|Meet Michael Goodman: Senior NASA Atmospheric Scientist||
Mr. Michael Goodman is a lead atmospheric scientist and science data center manager at NASA’s Marshall Space Flight Center in Huntsville, Ala. Goodman serves in the Earth Science Office, one of five primary research groups within the National Space Science and Technology Center (NSSTC), the Huntsville-based research facility cooperatively managed by Marshall and Alabama research universities. |
In July 2005, Goodman went to San Jose, Costa Rica, with a team of hurricane hunters from NASA, the National Oceanic and Atmospheric Administration, and 10 American universities for the month-long Tropical Cloud Systems and Processes (TCSP) mission. Primarily intended to permit detailed study of cyclogenesis, or the birth of tropical storms that can form hurricanes, the mission tracked two major Atlantic Ocean hurricanes at the height of their power, witnessed the entire lifecycle of another tropical storm, and with Goodman’s support documented unprecedented real-time data throughout.

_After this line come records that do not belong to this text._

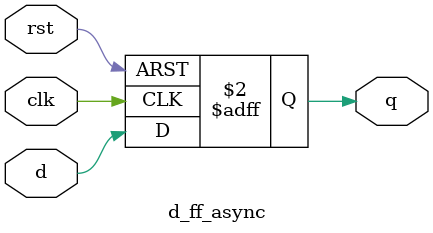
<source format=v>
module d_ff_async (
clk,
rst,
d,
q);

parameter SIZE = 1;
parameter RESET_VALUE = 0;

input clk;
input rst;
input [(SIZE-1):0] d;
output reg [(SIZE-1):0] q;



always@(posedge clk, posedge rst) begin
	if(rst) 
		q <= RESET_VALUE;
	else
		q <= d;
end

endmodule

</source>
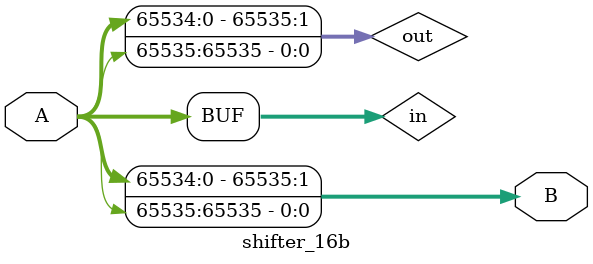
<source format=v>


module shifter_16b(
	A,
	B
);


input wire	[65535:0] A;
output wire	[65535:0] B;

wire	[65535:0] in;
wire	[65535:0] out;




assign	out[65535:1] = in[65534:0];


assign	out[0] = in[65535];


assign	B = out;
assign	in = A;

endmodule

</source>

Goodman served as principal investigator for the field study’s data management system – a Web-driven, real-time data delivery system supporting the collection and dissemination of mission information, from the planning phase and field operations to post-experiment data analysis. The system, designed by Goodman and NSSTC researchers from the University of Alabama in Huntsville, provided field scientists, program and project managers, atmospheric researchers and computer modelers with timely access to surface and aircraft instrument data, key satellite observations, forecasts and other vital information.
In 1998 and in 2001, Goodman’s data management team also provided support for the TCSP mission's predecessor, the successful Convection and Moisture Experiment, or CAMEX, research series conducted by NASA and NOAA to study the lifecycle and behavior of Atlantic hurricanes.
Prior to the TCSP mission, Goodman, who joined NASA in 1989, held a year-long Earth science program development post at NASA Headquarters in Washington. From 1998 to 2004, he managed a series of NASA Earth science data centers at the Marshall Center and the NSSTC, collating and disseminating data from NASA satellites and other research instruments.
A native of Arlington, Va., Goodman earned a bachelor's degree in environmental science in 1978 at the University of Virginia in Charlottesville. He received a master's degree in meteorology in 1980 from Florida State University in Tallahassee. He is the author or co-author of 10 research publications.
Goodman is married to Robbie Hood of Neosho, Mo., also an atmospheric scientist at the Marshall Center and one of three mission leads during the TCSP mission to Costa Rica. Goodman and Hood reside in Madison, Ala., with their three children.